“You know, this is amazing because for the last few days I didn’t really get any question about this method, although it is quite an impressive and effective one. Everybody uses stories, you know, some are doing it well and some are doing it well, but not in an effective or influence or both ways down…
and see, right as I write to you, I am reminded of that first time I ever read a story that truly influenced me. I am not sure if you are familiar and know this one—the Catcher in the Rye. It is truly a lovely story that does influence you in many ways.
Two of the ways that it has impressed upon me were exactly what I thought they would be, but much more—first, I started seeing people around me that acted exactly like that kid in the story…now who wrote that one…hold on, let me use my neurons well…
Who wrote it? I believe, J. D. Salinger. What is that J. D. anyway? Is it a shortcut or is it his name? Anyway, as I was saying, I read a lot of stories. Some are good and some are not…
and you would think that all a good story needs is a good plot, but it isn’t so, at least so I believe, because you see, I believe a good story challenges your beliefs…
it doesn’t really matter which beliefs, or how devoted you are to them, but I think it is essential that you be challenged. Otherwise, what’s the point of paying twenty bucks for 300 or 400 (how many are those today anyway?) pages of a fiction. It’s not real, you know…
Just like the unconscious isn’t real. It’s a fiction, you probably know this by now, but let me tell you how I thought of it: I think the unconscious is a fairy tail, because you see, no one can point out exactly where in our brain or even in the whole nervous system which lies all over your body, you know, where is it then? …can you touch your nose with your right finger and tell me whether it’s there? …
how about your eyebrows? …
neck? …
back? …
stomach? …pancreas? …little piggie?…and that little piggy went to the market… my grandma did this gig to me even when I was well grown up (in fact, I was 22 years old). She kept telling me I don’t eat enough, though she only saw me like maybe once a week.
A great woman she was, even as a nana (grandma) she kept telling jokes, even dirty jokes!
You’d be surprised how funny it is that your grandma is telling jokes like these…and isn’t that just not only amusing but gives a sense of youth-full-ness, gratitude and relaxation…
now double that because she did tell extensively funny jokes. anyway, I miss her.
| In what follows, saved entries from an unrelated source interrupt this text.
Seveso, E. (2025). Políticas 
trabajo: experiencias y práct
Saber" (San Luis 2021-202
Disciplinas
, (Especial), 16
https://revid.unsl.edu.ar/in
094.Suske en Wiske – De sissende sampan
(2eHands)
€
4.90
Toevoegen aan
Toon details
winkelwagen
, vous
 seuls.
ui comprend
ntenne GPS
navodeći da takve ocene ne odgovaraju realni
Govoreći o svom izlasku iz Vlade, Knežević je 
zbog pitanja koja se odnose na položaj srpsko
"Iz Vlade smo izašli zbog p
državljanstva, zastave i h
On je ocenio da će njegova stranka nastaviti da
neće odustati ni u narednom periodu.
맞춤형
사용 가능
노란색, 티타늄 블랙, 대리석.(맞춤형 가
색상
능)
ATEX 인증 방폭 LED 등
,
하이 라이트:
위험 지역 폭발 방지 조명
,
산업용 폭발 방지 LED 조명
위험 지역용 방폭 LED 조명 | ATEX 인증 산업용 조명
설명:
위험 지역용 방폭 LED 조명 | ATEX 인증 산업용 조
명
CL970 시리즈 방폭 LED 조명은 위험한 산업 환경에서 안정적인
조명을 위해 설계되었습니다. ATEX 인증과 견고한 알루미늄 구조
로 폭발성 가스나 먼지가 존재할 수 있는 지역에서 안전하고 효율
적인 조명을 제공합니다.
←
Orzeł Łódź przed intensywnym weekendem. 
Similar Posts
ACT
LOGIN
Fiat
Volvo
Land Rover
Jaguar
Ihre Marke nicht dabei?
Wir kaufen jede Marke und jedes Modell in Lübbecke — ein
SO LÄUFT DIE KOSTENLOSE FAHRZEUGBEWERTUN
I was talking about the unconscious not being real. …you know it isn’t. …can’t point to it, can’t put it in a barrel (old meta-model conspiracy)…it’s a nominalization. It’s actually a process, or more so—a group of processes that is just it—unconscious. In other words, it is all the processes of your nervous system that you are not aware of at this specific moment, because you can’t pay attention to many different things at once as you read this. …because you know, as you read this you have to first let your eyes catch the letters and form them into the words that I have written previously, and then let your inner voice form them into auditory conversation that is way inside your mind. …that’s consciousness. …now, while noticing you’re blinking and your ever deeper breath, and friend—you don’t have many conscious options…all the rest is the ‘sub’ of consciousness. And because you don’t pay much attention to whatever happens outside of this scope of reading these words and making sense of whatever I’m saying, it is surely important to us, I believe, to screen our reading list. Read the stories that worth reading, read things that challenge our beliefs—there, I said it again, didn’t I? …a challenge…
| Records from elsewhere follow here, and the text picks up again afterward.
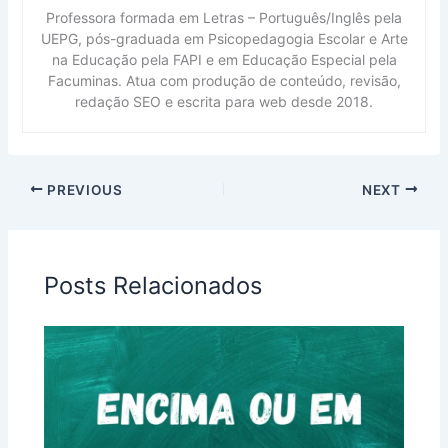
Professora formada em Letras – Português/Inglês pela
UEPG, pós-graduada em Psicopedagogia Escolar e Arte
na Educação pela FAPI e em Educação Especial pela
Facuminas. Atua com produção de conteúdo, revisão,
redação SEO e escrita para web desde 2018.
PREVIOUS
NEXT
Posts Relacionados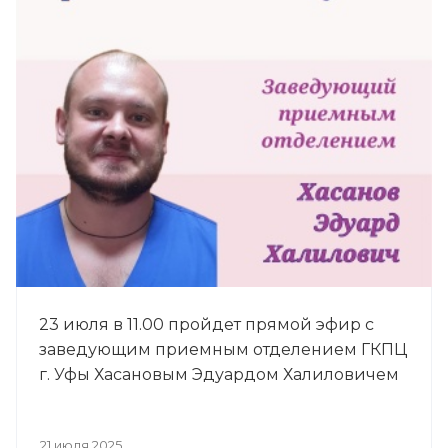
23 июля в 11.00 пройдет прямой эфир с
заведующим приемным отделением ГКПЦ
г. Уфы Хасановым Эдуардом Халиловичем
21 июля 2025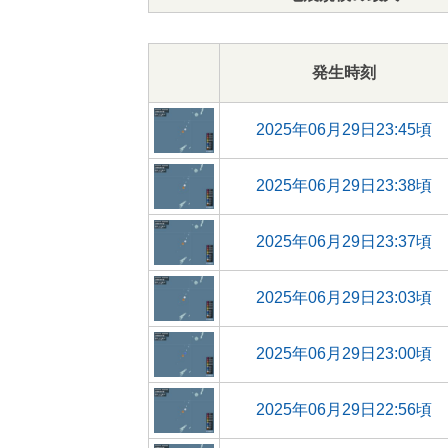
発生時刻
2025年06月29日23:45頃
2025年06月29日23:38頃
2025年06月29日23:37頃
2025年06月29日23:03頃
2025年06月29日23:00頃
2025年06月29日22:56頃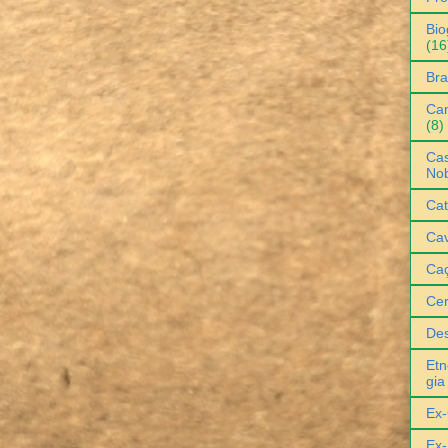
Bio
(16
Bra
Can
(8)
Cas
No
Cat
Cav
Ca
Ce
De
Etn
gia
Ex-
Ex-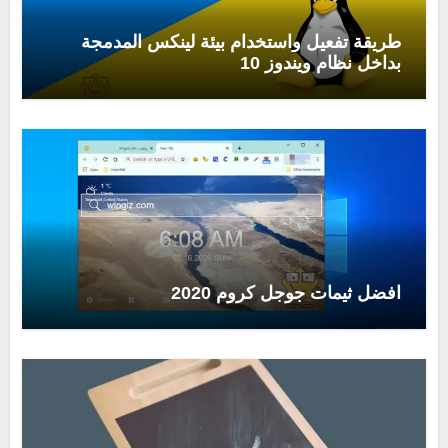
طريقة تفعيل واستخدام بيئة لينكس المدمجة
بداخل نظام ويندوز 10
افضل ثيمات جوجل كروم 2020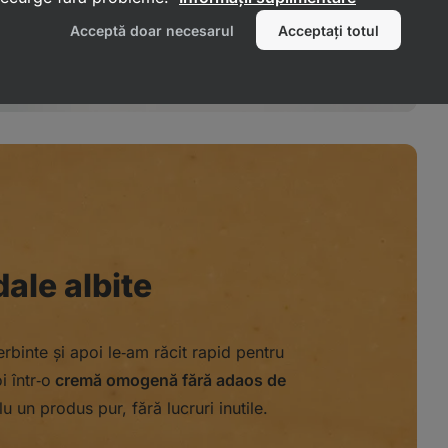
Acceptă doar necesarul
Acceptați totul
ale albite
rbinte și apoi le‑am răcit rapid pentru
 într‑o
cremă omogenă fără adaos de
lu un produs pur, fără lucruri inutile.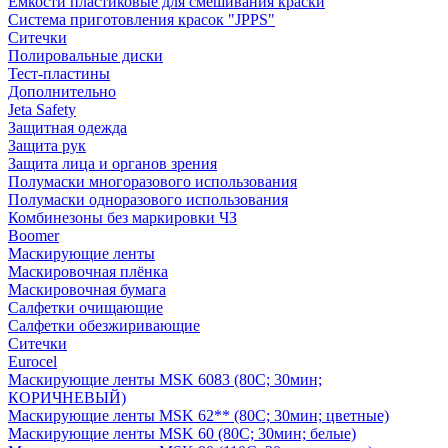
Емкости пластиковые для смешивания краски
Система приготовления красок "JPPS"
Ситечки
Полировальные диски
Тест-пластины
Дополнительно
Jeta Safety
Защитная одежда
Защита рук
Защита лица и органов зрения
Полумаски многоразового использования
Полумаски одноразового использования
Комбинезоны без маркировки ЧЗ
Boomer
Маскирующие ленты
Маскировочная плёнка
Маскировочная бумага
Салфетки очищающие
Салфетки обезжиривающие
Ситечки
Euroсel
Маскирующие ленты MSK 6083 (80С; 30мин;
КОРИЧНЕВЫЙ)
Маскирующие ленты MSK 62** (80С; 30мин; цветные)
Маскирующие ленты MSK 60 (80С; 30мин; белые)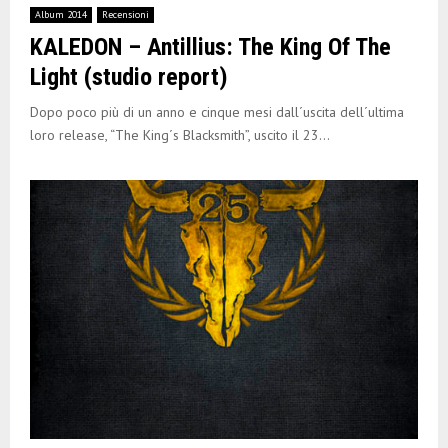
Album 2014
Recensioni
KALEDON – Antillius: The King Of The
Light (studio report)
Dopo poco più di un anno e cinque mesi dall´uscita dell´ultima
loro release, “The King´s Blacksmith”, uscito il 23...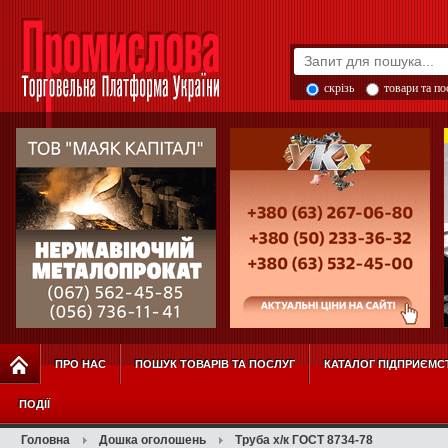
скрізь
товари та п
ПРО НАС
ПОШУК ТОВАРІВ ТА ПОСЛУГ
КАТАЛОГ ПІДПРИЄМС
ПОДІЇ
Головна
Дошка оголошень
Труба х/к ГОСТ 8734-78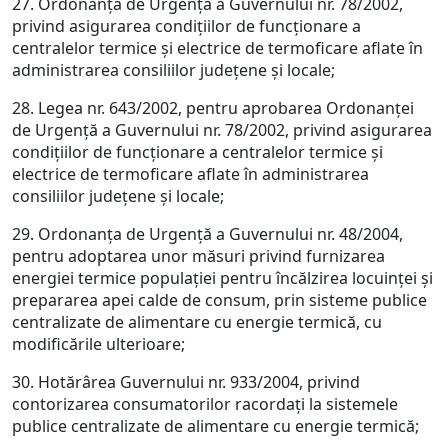
27. Ordonanţa de Urgenţă a Guvernului nr. 78/2002,
privind asigurarea condiţiilor de funcţionare a
centralelor termice şi electrice de termoficare aflate în
administrarea consiliilor judeţene şi locale;
28. Legea nr. 643/2002, pentru aprobarea Ordonanţei
de Urgenţă a Guvernului nr. 78/2002, privind asigurarea
condiţiilor de funcţionare a centralelor termice şi
electrice de termoficare aflate în administrarea
consiliilor judeţene şi locale;
29. Ordonanţa de Urgenţă a Guvernului nr. 48/2004,
pentru adoptarea unor măsuri privind furnizarea
energiei termice populaţiei pentru încălzirea locuinţei şi
prepararea apei calde de consum, prin sisteme publice
centralizate de alimentare cu energie termică, cu
modificările ulterioare;
30. Hotărârea Guvernului nr. 933/2004, privind
contorizarea consumatorilor racordaţi la sistemele
publice centralizate de alimentare cu energie termică;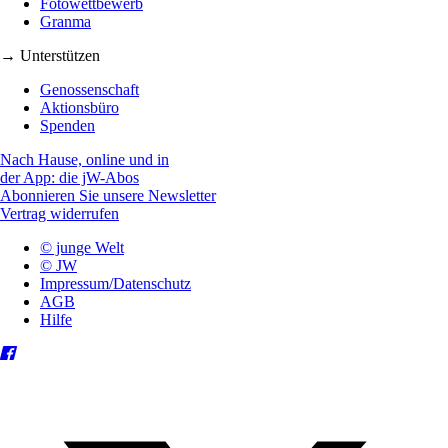
Fotowettbewerb
Granma
→ Unterstützen
Genossenschaft
Aktionsbüro
Spenden
Nach Hause, online und in
der App: die jW-Abos
Abonnieren Sie unsere Newsletter
Vertrag widerrufen
© junge Welt
© JW
Impressum/Datenschutz
AGB
Hilfe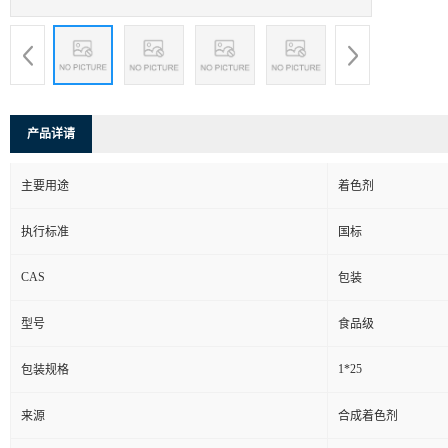
产品详请
主要用途
着色剂
执行标准
国标
CAS
包装
型号
食品级
1*25
包装规格
来源
合成着色剂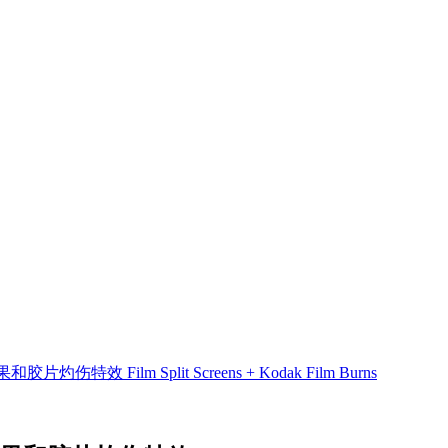
Film Split Screens + Kodak Film Burns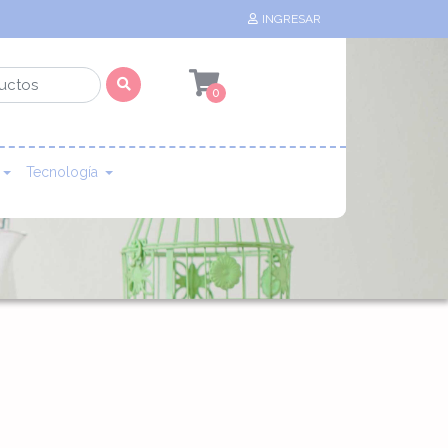
INGRESAR
0
Tecnología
A story that will make you think if the way that you interpret reality is the reality itself. Harry Potter did it for many children. And Jerome David Salinger did that exactly in his Catcher in the Rye story…oh, yes, that’s it. JD is Jerome David…ahhh, I remember.
Right. Now…he wrote many books, but that was the book that got my attention. Catcher in the Rye is marvelous, truly, go read it if you can.
I can still remember its main character, Holden Caulfield, a 17 year old boy, who’s also telling the story…that boy is troubled with that transition from boyhood to adulthood. And he got me thinking so much, you know…
Amazingly enough, not everyone reads stories, and not everyone who reads stories is reading the right stories. And even those who are writing stories wonder why their stories are being read less than others who write even less-seemingly-interesting stories…and that’s because the language the most popular writers use is more effective and compelling. And my goal here was to expose one of many methods to influence others by doing a series of stories with nested loops.”